Why would it make it worse? Were I to pull away and retreat into another self imposed exile from all groups as such, my social life would be zero, I'd be stuck in my flat, doing nothing and thinking of nothing most of the time. The last time that happened, or should I say the last time I let myself get that bad, ended up in some of the most painful posts in this blog, I ended up so depressed that the light went out, it nearly went out for good as well. and that scares me a little. However, with the way things are going in one or two groups, and I don't wish to name them, I just feel like I'm a token, and that whilst I want to be there, I'm not contributing nor am I being listened to. That infuriates me, it angers me, and frustrates me.
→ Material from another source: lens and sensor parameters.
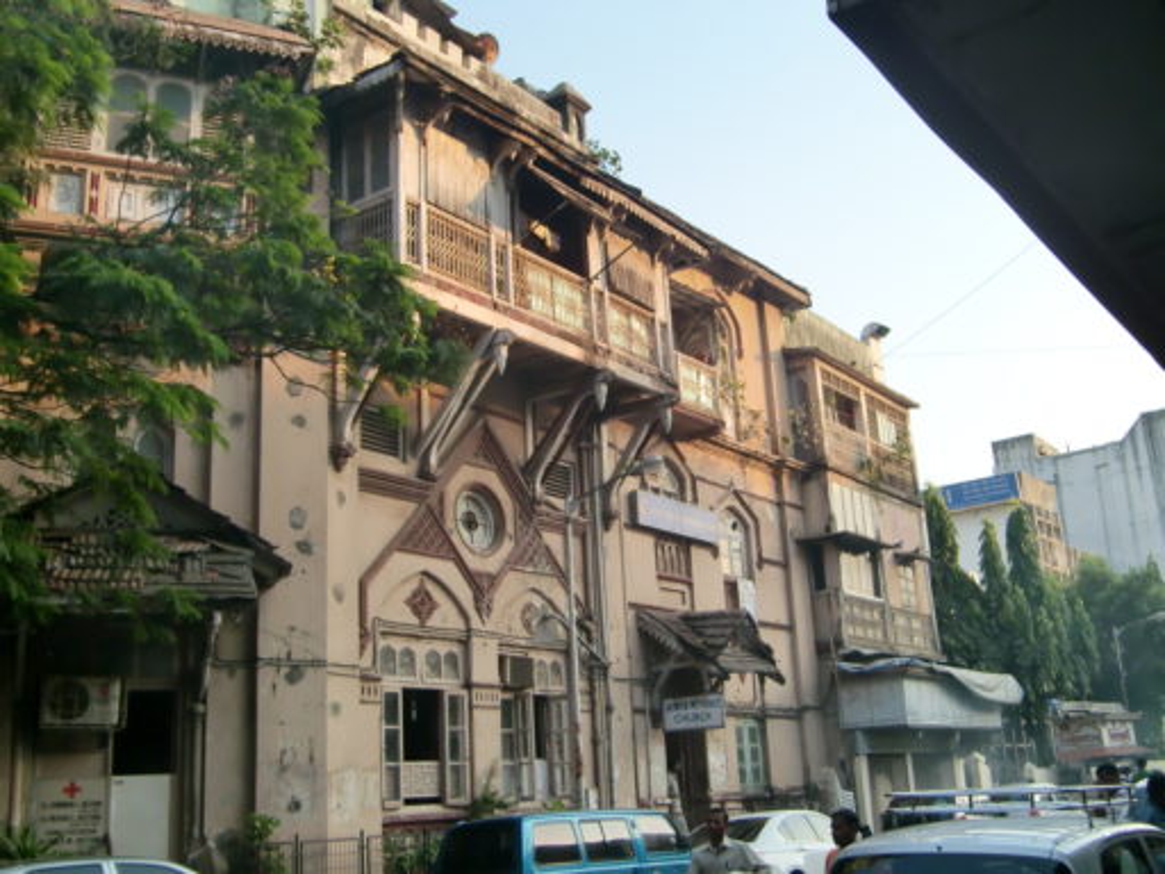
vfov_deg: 36.8
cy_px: 437
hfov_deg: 47.9
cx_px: 582
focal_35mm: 39
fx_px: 1313
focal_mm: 6.9
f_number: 3
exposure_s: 1/200
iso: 64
Though it pushes me to try harder to be heard, and to learn, it doesn't seem to help one bit and I drift into a position where I can't see the point as to why I attend the groups and what I add to them.
Add to this, a bout of self loathing, self pity and general dislike of all things physical about myself, and it's not a great position. I'm feeling fat, I see fat when I look in mirrors. I see ugly and no, no one can say it's not so. I just look and feel like crap. To hark back to the sporting theme of yesterday, and for the sport lovers who read this, you'll understand this statement, I know that I'd push Iain Dowie and Peter Beardsley into second and third place in any looks competition. It may sound funny, it may be something I say alot about myself, but it doesn't mean that I don't get upset by it.
No matter what I do or try to do, nothing will change, nothing is going to change. These small four walls which I hate, which are my prison will probably be my home from now till when ever, I'll be locked away growing old on my own, feeling ever more sorry for myself and living a desondent life. I feel, look and am shit, it's how I am, and no matter how much anyone will try to say otherwise it ain't going to help. There is no one around to give me a hug when I need one, there is no one around to say anything encouraging. All I've got are the four walls, a computer that's in need of replacing, no money to do so and no hope of finding a job to save up to do so. I'm not sure why it is then that I want to carry on, or why I do carry on. All my efforts seem to gain rewards for others or others take the rewards from me, but I continue to allow everyone trample over me as if I enjoy it. I guess that's the way I've become, but I hate it.